● **Supplied data**
☆ ☆ ☆ ☆ ☆

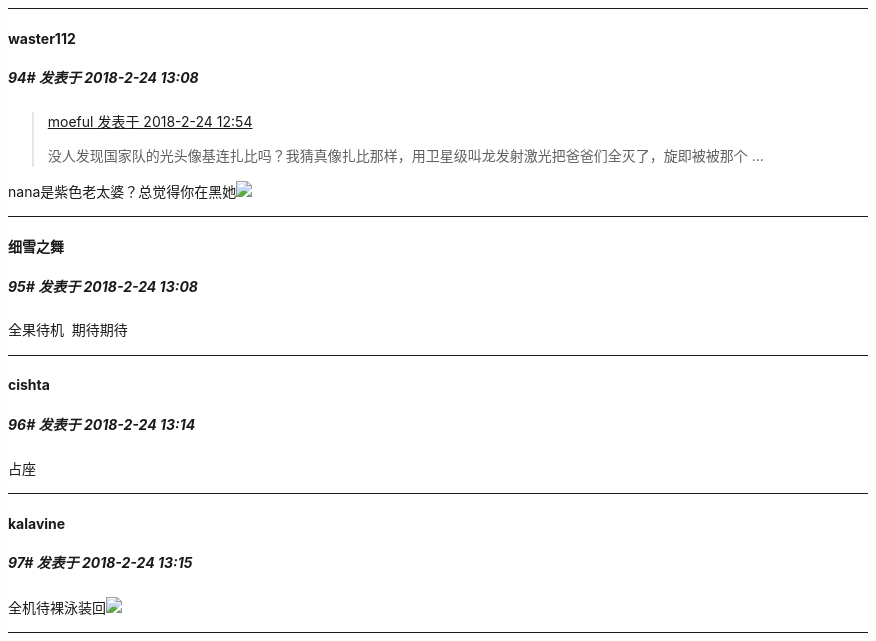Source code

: 
*****

####  waster112  
##### 94#       发表于 2018-2-24 13:08


<blockquote><a href="httphttps://bbs.saraba1st.com/2b/forum.php?mod=redirect&amp;goto=findpost&amp;pid=38652415&amp;ptid=1583829" target="_blank">moeful 发表于 2018-2-24 12:54</a>

没人发现国家队的光头像基连扎比吗？我猜真像扎比那样，用卫星级叫龙发射激光把爸爸们全灭了，旋即被被那个 ...</blockquote>
nana是紫色老太婆？总觉得你在黑她<img src="https://static.saraba1st.com/image/smiley/face2017/049.png" referrerpolicy="no-referrer">







*****

####  细雪之舞  
##### 95#       发表于 2018-2-24 13:08




全果待机  期待期待







*****

####  cishta  
##### 96#       发表于 2018-2-24 13:14




占座







*****

####  kalavine  
##### 97#       发表于 2018-2-24 13:15




全机待裸泳装回<img src="https://static.saraba1st.com/image/smiley/face2017/013.png" referrerpolicy="no-referrer">







*****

☆ ☆ ☆ ☆ ☆

● **Assignment**
Copy out the source text of every item above line for line, changing no character, and leave out the pictures.

● **Solution to this problem**
Source code

: 
*****

####  waster112  
##### 94#       发表于 2018-2-24 13:08


<blockquote><a href="httphttps://bbs.saraba1st.com/2b/forum.php?mod=redirect&amp;goto=findpost&amp;pid=38652415&amp;ptid=1583829" target="_blank">moeful 发表于 2018-2-24 12:54</a>

没人发现国家队的光头像基连扎比吗？我猜真像扎比那样，用卫星级叫龙发射激光把爸爸们全灭了，旋即被被那个 ...</blockquote>
nana是紫色老太婆？总觉得你在黑她<img src="https://static.saraba1st.com/image/smiley/face2017/049.png" referrerpolicy="no-referrer">







*****

####  细雪之舞  
##### 95#       发表于 2018-2-24 13:08




全果待机  期待期待







*****

####  cishta  
##### 96#       发表于 2018-2-24 13:14




占座







*****

####  kalavine  
##### 97#       发表于 2018-2-24 13:15




全机待裸泳装回<img src="https://static.saraba1st.com/image/smiley/face2017/013.png" referrerpolicy="no-referrer">







*****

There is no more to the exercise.